Je considérai attentivement monsieur Van der Hoogen, mais je ne remarquai ni ces cheveux en désordre ni ces yeux hagards que je me représentais, grâce aux poètes, comme la condition sine qua non du désespoir. Au contraire, grâce à cet onguent connu chez les coiffeurs sous le nom de cosmétique, les boucles du personnage étaient aussi luisantes et aussi régulières que la veille; son regard était tout à fait calme, et la main du désespéré monsieur Van der Hoogen ne tremblait pas non plus quand il l'étendit vers un verre de porto que lui offrit mon hôte.

—Je dois vous dire, continua-t-il en s'adressant à Henriette, qu'il m'est impossible d'assister jeudi soir à votre répétition. Je viens de recevoir tout à l'heure une invitation à un grand souper chez monsieur Van Lemmer; je ne puis me dispenser d'y assister, et je dîne le même jour chez madame d'Autré. Demain, comme vous le savez, il y a soirée chez le général. Si vous ne pouviez répéter ce soir, je serais vraiment désolé... et j'ai bien peur que vous ne le puissiez pas...

Le père timoré saisit l'occasion de réparer complètement le mal qu'il avait fait le matin, car si l'irritation d'Henriette l'avait effrayé, ses larmes l'avaient pleinement convaincu qu'il avait été injuste envers elle: peut-être aussi redoutait-il un peu une nouvelle rupture de la paix.

—Dans ce cas-là, Henriette, dit monsieur Kegge en se hâtant de prendre la parole, il ne te reste pas autre chose à faire qu'à demeurer à la maison. Tu peux t'excuser; de cette façon il n'y aura pas de mal.

—Aviez-vous une invitation? C'est ce que je redoutais, dit Van der Hoogen; mademoiselle Kegge est si chérie partout. Non, non, s'il vous faut sacrifier quelque chose, ne le faites pas; je...

—Non, dit monsieur Kegge, je tiens à cette répétition. Nous vous attendons positivement ce soir. Vers sept heures, n'est-ce pas?

—Charmant! charmant! s'écria monsieur Van der Hoogen en quittant sa chaise. Ne vous dérangez pas! A ce soir!

Il gagna la porte en faisant une sorte d'entrechat.

Je compris mieux encore qu'avant le dîner la confusion et les larmes d'Henriette. C'était un coup monté, et monsieur Van der Hoogen partit avec la bienheureuse conviction d'avoir rendu un service signalé à la belle bru nette. Quant à celle-ci elle avait des remords. Je me levai pour reconduire le fat.

—Monsieur étudie à Leyde, n'est-ce pas? me demanda-t-il dans le corridor. Charmante jeunesse que les étudiants. J'ai aussi résidé six mois à Leyde. C'est, d'ailleurs, une misérable ville. Pas d'amusements; les gens ne se voient pas entre eux. C'est à peine si, une fois par an, ils y donnent un bal à leur façon.
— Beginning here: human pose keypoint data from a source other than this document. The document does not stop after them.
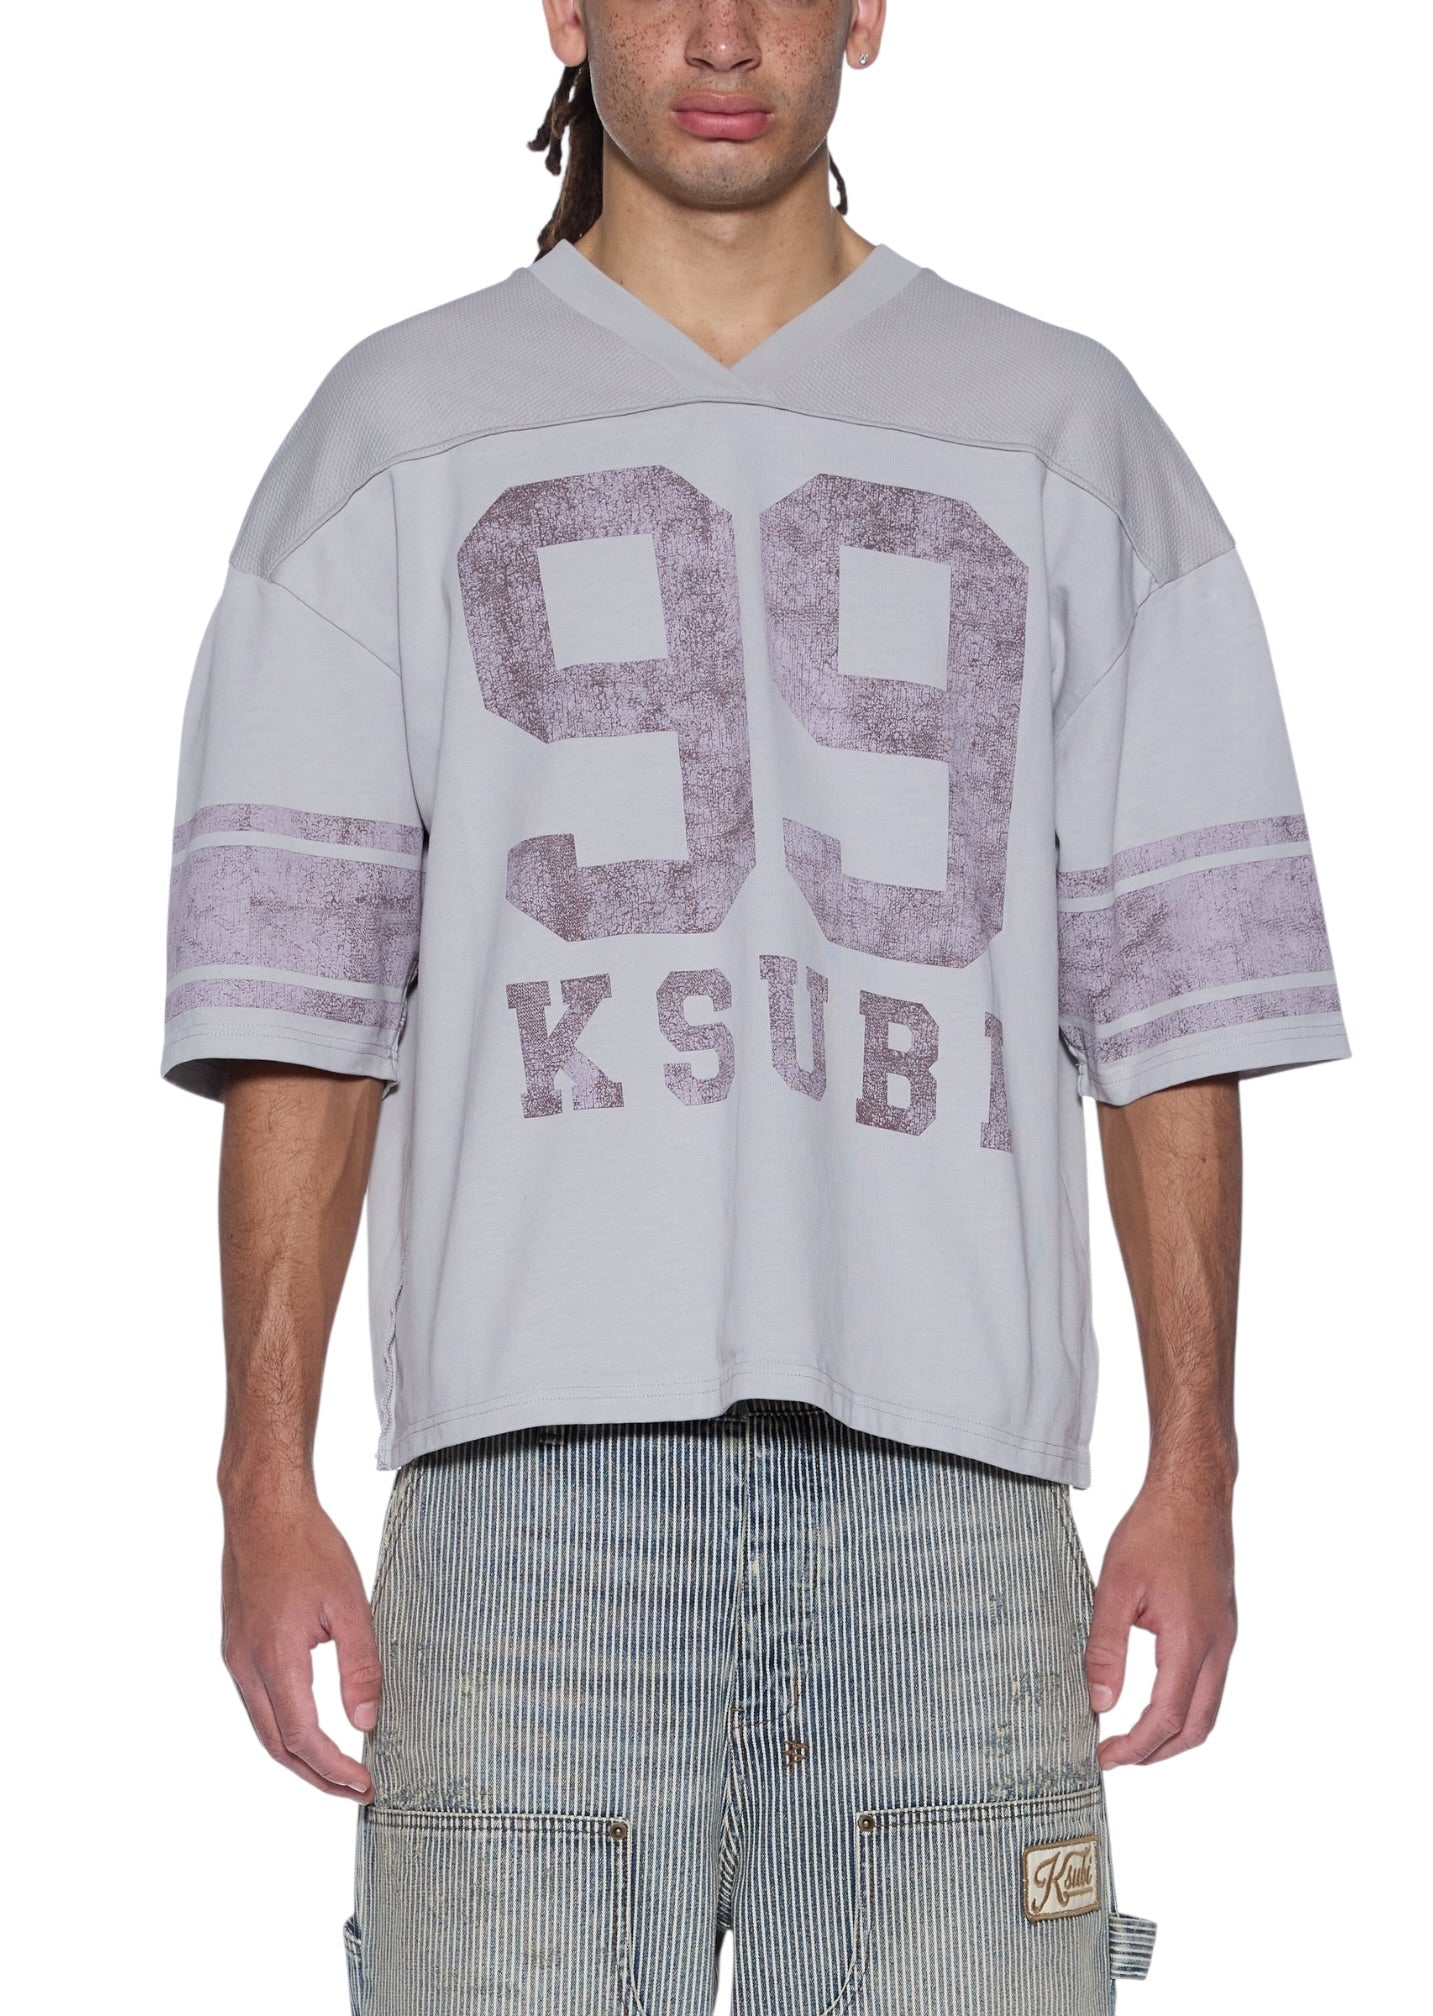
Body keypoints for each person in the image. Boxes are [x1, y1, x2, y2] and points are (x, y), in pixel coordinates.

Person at [160, 3, 1349, 2008]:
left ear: (868, 12)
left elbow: (1170, 1005)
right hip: (527, 1510)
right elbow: (305, 1009)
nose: (724, 35)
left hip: (955, 1502)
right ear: (566, 10)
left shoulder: (1064, 430)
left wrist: (1199, 1462)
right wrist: (259, 1480)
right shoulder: (394, 433)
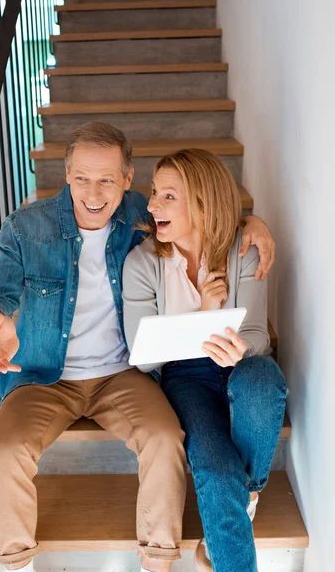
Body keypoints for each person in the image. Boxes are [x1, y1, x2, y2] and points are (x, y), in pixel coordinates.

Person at [0, 123, 276, 572]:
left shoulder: (142, 215)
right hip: (43, 375)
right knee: (3, 447)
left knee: (164, 437)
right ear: (67, 173)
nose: (93, 193)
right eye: (81, 179)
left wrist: (254, 223)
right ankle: (15, 563)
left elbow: (206, 211)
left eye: (107, 180)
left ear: (128, 179)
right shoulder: (26, 228)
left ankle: (159, 560)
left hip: (123, 374)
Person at [122, 148, 287, 572]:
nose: (152, 204)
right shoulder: (142, 263)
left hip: (241, 365)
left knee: (264, 379)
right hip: (185, 376)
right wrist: (202, 319)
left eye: (167, 196)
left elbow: (254, 336)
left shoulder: (244, 250)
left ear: (203, 202)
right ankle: (239, 501)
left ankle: (245, 492)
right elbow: (142, 355)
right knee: (214, 471)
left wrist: (239, 349)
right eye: (154, 193)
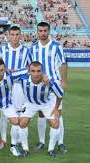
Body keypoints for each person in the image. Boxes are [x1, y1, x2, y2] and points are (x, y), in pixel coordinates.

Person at [29, 22, 68, 154]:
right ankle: (42, 141)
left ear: (49, 31)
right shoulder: (33, 47)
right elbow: (30, 66)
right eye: (40, 30)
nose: (43, 33)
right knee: (41, 113)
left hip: (54, 83)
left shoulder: (56, 46)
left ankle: (61, 142)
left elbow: (63, 63)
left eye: (45, 30)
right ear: (37, 32)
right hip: (39, 85)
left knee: (57, 113)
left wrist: (63, 80)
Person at [18, 61, 64, 157]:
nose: (36, 74)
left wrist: (56, 108)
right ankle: (25, 149)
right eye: (33, 71)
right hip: (30, 103)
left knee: (55, 123)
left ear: (42, 71)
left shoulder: (49, 81)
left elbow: (60, 95)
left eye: (39, 71)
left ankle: (51, 149)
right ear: (29, 71)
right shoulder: (23, 78)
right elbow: (8, 74)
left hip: (46, 103)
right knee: (22, 122)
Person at [0, 26, 30, 149]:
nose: (15, 37)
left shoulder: (26, 51)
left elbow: (30, 68)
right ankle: (3, 140)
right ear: (8, 36)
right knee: (4, 114)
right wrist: (5, 69)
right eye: (12, 35)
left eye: (17, 35)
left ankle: (18, 139)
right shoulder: (3, 49)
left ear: (20, 36)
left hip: (19, 86)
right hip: (5, 85)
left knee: (19, 113)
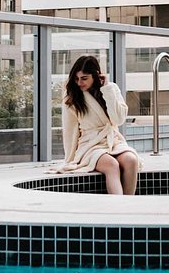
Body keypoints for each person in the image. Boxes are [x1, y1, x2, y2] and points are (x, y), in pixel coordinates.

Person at [52, 55, 140, 195]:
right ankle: (120, 205)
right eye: (76, 78)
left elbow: (118, 120)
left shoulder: (111, 88)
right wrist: (70, 158)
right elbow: (70, 129)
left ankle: (128, 203)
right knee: (112, 165)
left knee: (131, 160)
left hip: (113, 140)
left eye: (84, 78)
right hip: (90, 144)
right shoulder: (71, 96)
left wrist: (107, 89)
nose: (79, 83)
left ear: (96, 75)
On s'y ennuie mortellement. Ne vous dérangez pas, À ce soir!

—Je suis fâchée que cela tombe ainsi, dit Henriette lorsque je rentrai, mais, vous le voyez, je ne puis absolument pas aller là-bas.

—Tu devrais écrire un mot ... dit son père.
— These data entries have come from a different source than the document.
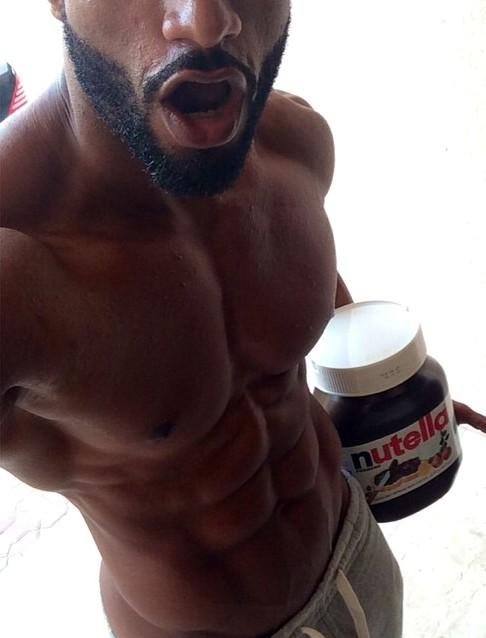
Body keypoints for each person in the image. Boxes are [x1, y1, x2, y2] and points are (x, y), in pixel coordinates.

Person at [0, 2, 484, 637]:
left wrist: (385, 395)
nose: (206, 22)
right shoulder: (15, 266)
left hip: (356, 553)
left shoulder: (293, 142)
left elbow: (304, 288)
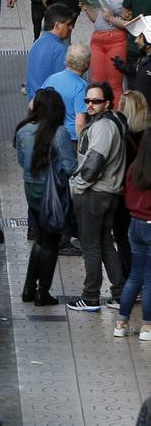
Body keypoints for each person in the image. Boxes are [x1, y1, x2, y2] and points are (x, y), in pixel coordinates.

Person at [69, 79, 128, 311]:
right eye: (88, 100)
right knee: (104, 243)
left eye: (96, 101)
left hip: (95, 194)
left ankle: (91, 296)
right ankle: (119, 291)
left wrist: (78, 185)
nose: (90, 105)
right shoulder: (110, 122)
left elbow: (95, 162)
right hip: (107, 193)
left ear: (107, 102)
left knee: (91, 246)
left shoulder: (104, 127)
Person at [16, 87, 78, 306]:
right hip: (51, 194)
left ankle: (28, 288)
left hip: (30, 189)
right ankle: (43, 292)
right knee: (50, 241)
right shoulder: (59, 133)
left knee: (41, 239)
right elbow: (70, 167)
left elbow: (22, 161)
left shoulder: (23, 130)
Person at [116, 113, 151, 337]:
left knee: (135, 276)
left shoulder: (134, 169)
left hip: (134, 224)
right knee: (149, 280)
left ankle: (121, 322)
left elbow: (126, 194)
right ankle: (148, 325)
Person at [84, 0, 130, 105]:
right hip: (97, 40)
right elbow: (97, 19)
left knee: (114, 84)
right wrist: (87, 9)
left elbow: (128, 23)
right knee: (96, 82)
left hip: (116, 40)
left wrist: (111, 17)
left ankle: (115, 116)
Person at [40, 42, 91, 145]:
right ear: (87, 64)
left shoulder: (52, 78)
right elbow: (80, 122)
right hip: (70, 137)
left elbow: (34, 104)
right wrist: (83, 145)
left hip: (49, 132)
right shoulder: (81, 86)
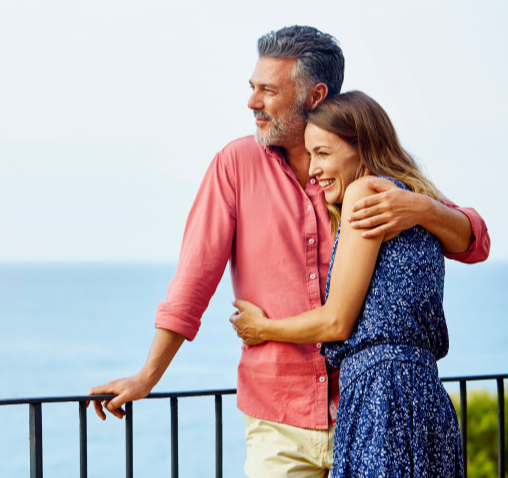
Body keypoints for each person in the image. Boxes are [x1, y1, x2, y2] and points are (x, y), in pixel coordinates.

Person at [88, 26, 490, 477]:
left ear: (315, 96)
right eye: (252, 88)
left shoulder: (362, 175)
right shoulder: (234, 166)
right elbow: (193, 280)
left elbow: (476, 241)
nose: (252, 102)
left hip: (366, 409)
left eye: (268, 90)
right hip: (278, 421)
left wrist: (421, 208)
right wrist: (148, 375)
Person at [230, 90, 467, 477]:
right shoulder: (416, 200)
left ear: (363, 145)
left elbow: (336, 321)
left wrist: (263, 328)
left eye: (323, 153)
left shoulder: (365, 193)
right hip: (424, 397)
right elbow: (466, 237)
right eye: (310, 156)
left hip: (382, 397)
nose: (312, 171)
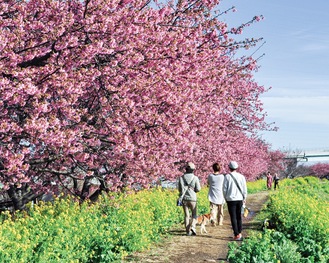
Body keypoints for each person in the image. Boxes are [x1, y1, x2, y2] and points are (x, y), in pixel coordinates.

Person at [223, 161, 247, 241]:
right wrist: (244, 198)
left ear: (229, 168)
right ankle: (239, 232)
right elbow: (244, 189)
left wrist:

—Je m'en garderai bien, dit Henriette; je n'écris pas aux de Groot; ces gens ne sont pas accoutumés à cela...

—Voulez-vous que j'aille les informer de l'empêchement survenu? demandai-je à demi-ironiquement.

—Ne vous ai-je pas dit, maman, que monsieur Hildebrand en tient pour Sara? dit Henriette en riant; mais elle prit aussitôt l'affaire au sérieux et ajouta:

—Vous m'obligeriez beaucoup en faisant cela...
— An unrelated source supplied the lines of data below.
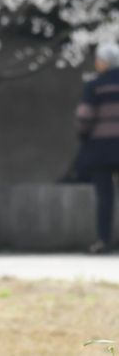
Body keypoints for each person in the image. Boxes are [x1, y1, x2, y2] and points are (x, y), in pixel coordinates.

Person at [75, 42, 119, 254]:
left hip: (101, 149)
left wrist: (84, 135)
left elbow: (84, 116)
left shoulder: (95, 85)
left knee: (104, 196)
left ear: (104, 62)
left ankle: (103, 240)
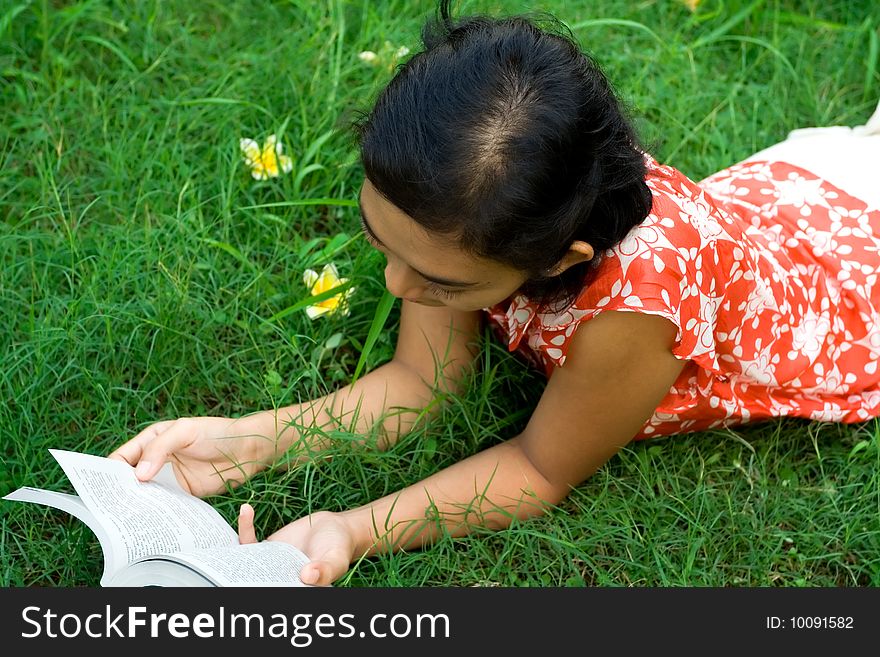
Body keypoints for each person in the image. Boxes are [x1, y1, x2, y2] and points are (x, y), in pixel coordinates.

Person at [108, 1, 880, 586]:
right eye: (383, 243)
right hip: (793, 202)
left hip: (851, 282)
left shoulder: (635, 311)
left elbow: (541, 470)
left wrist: (349, 528)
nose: (396, 286)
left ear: (557, 260)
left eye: (441, 283)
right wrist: (245, 441)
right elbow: (420, 385)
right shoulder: (459, 191)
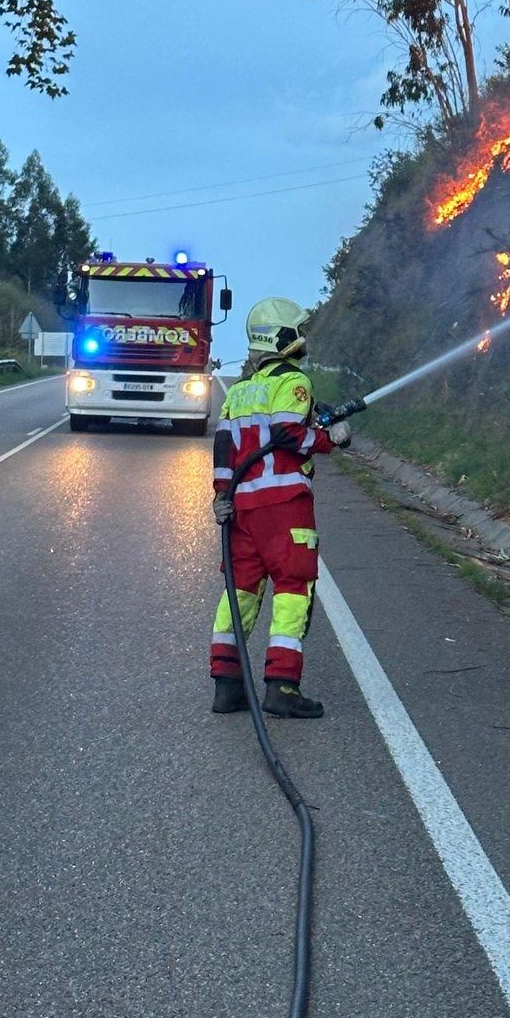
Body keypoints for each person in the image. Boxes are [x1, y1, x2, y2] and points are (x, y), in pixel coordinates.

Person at [209, 297, 351, 718]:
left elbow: (223, 449)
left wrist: (221, 495)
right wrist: (330, 439)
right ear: (282, 337)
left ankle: (227, 685)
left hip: (242, 510)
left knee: (240, 591)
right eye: (298, 331)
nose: (303, 338)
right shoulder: (293, 381)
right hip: (285, 506)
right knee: (293, 587)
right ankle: (282, 686)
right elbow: (288, 432)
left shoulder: (239, 391)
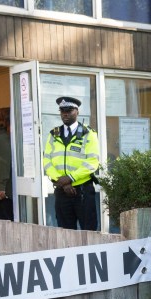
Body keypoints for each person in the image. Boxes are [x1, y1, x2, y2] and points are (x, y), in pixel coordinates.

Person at [43, 96, 100, 230]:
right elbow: (47, 161)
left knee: (89, 231)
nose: (65, 114)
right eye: (62, 111)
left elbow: (92, 162)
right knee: (65, 232)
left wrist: (70, 178)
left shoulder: (88, 134)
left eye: (69, 110)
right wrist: (61, 181)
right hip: (62, 191)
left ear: (77, 112)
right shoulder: (53, 134)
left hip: (82, 191)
—Très-bien! dis-je, et si la chose me plaît, je reste au lieu et place de mademoiselle Henriette, quoiqu'on y perde au change. J'aime assez dorer...

—Dorer! s'écria le père au comble du ravissement de ce que l'affaire s'arrangeât si complètement à la satisfaction de sa fille... Eh bien, je puis vous dire que je le ferais encore avec plaisir. Je parie que grand'maman s'y amuserait...

—Je n'aime pas beaucoup l'or! dit la vieille dame.